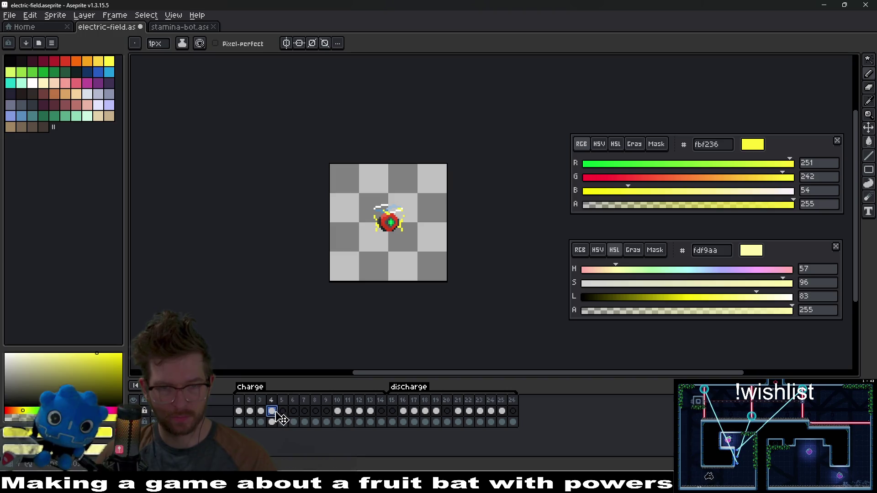
left_click(294, 411)
scroll(401, 229, "up", 2)
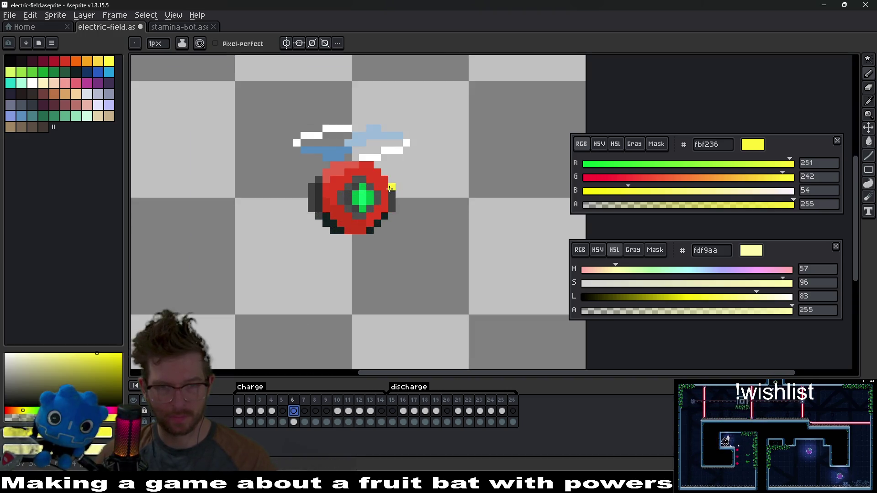
scroll(390, 188, "up", 2)
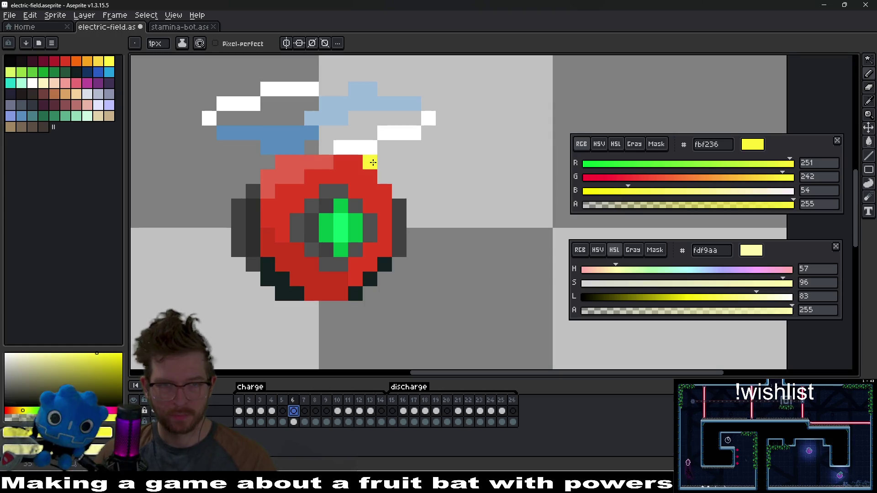
left_click_drag(373, 163, 389, 183)
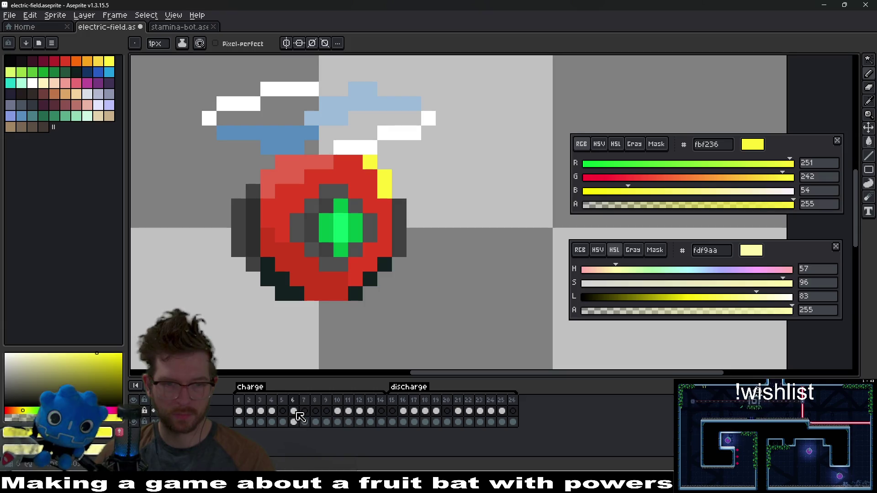
- On frame 7, draw a yellow arc around the orb's top-right
left_click(305, 411)
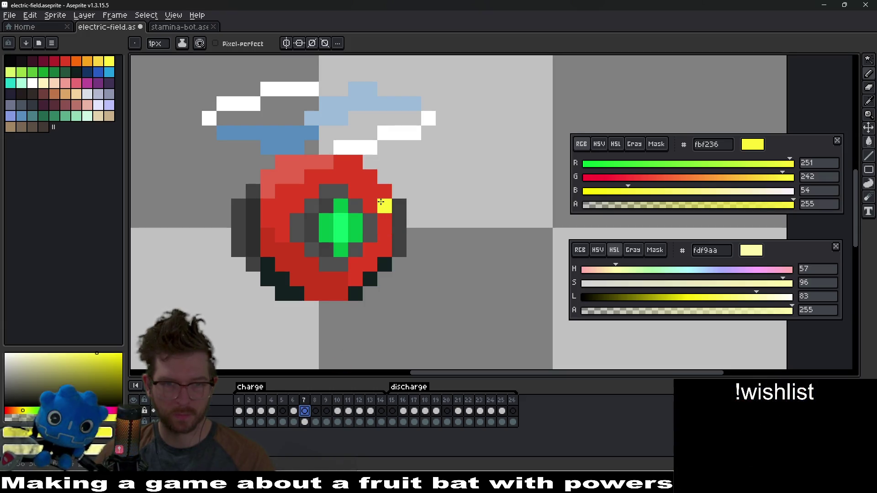
left_click(367, 162)
mouse_move(391, 157)
left_mouse_down()
mouse_move(405, 181)
mouse_move(370, 235)
mouse_move(341, 249)
left_mouse_up()
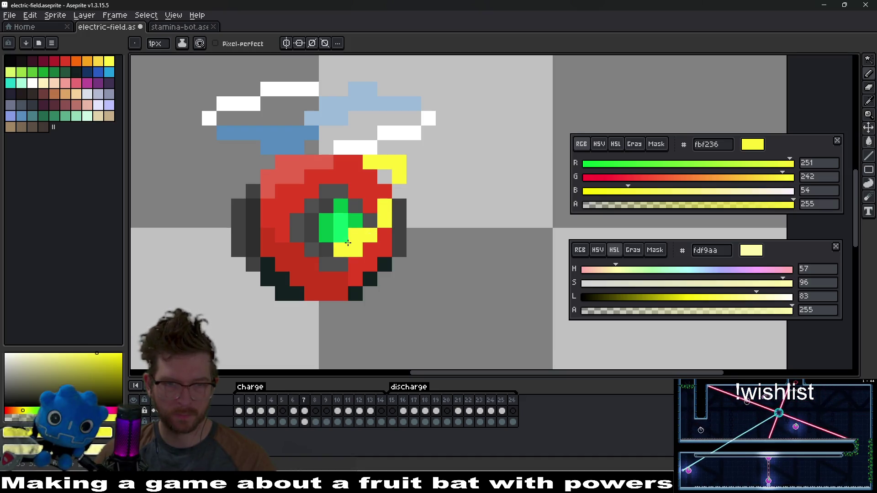
key("e")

== Problem statement ==
For each record above, write out every line exactly and skip the pictures.

== Task result ==
left_click(294, 411)
scroll(401, 229, "up", 2)
scroll(390, 188, "up", 2)
left_click_drag(373, 163, 389, 183)
- On frame 7, draw a yellow arc around the orb's top-right
left_click(305, 411)
left_click(367, 162)
mouse_move(391, 157)
left_mouse_down()
mouse_move(405, 181)
mouse_move(370, 235)
mouse_move(341, 249)
left_mouse_up()
key("e")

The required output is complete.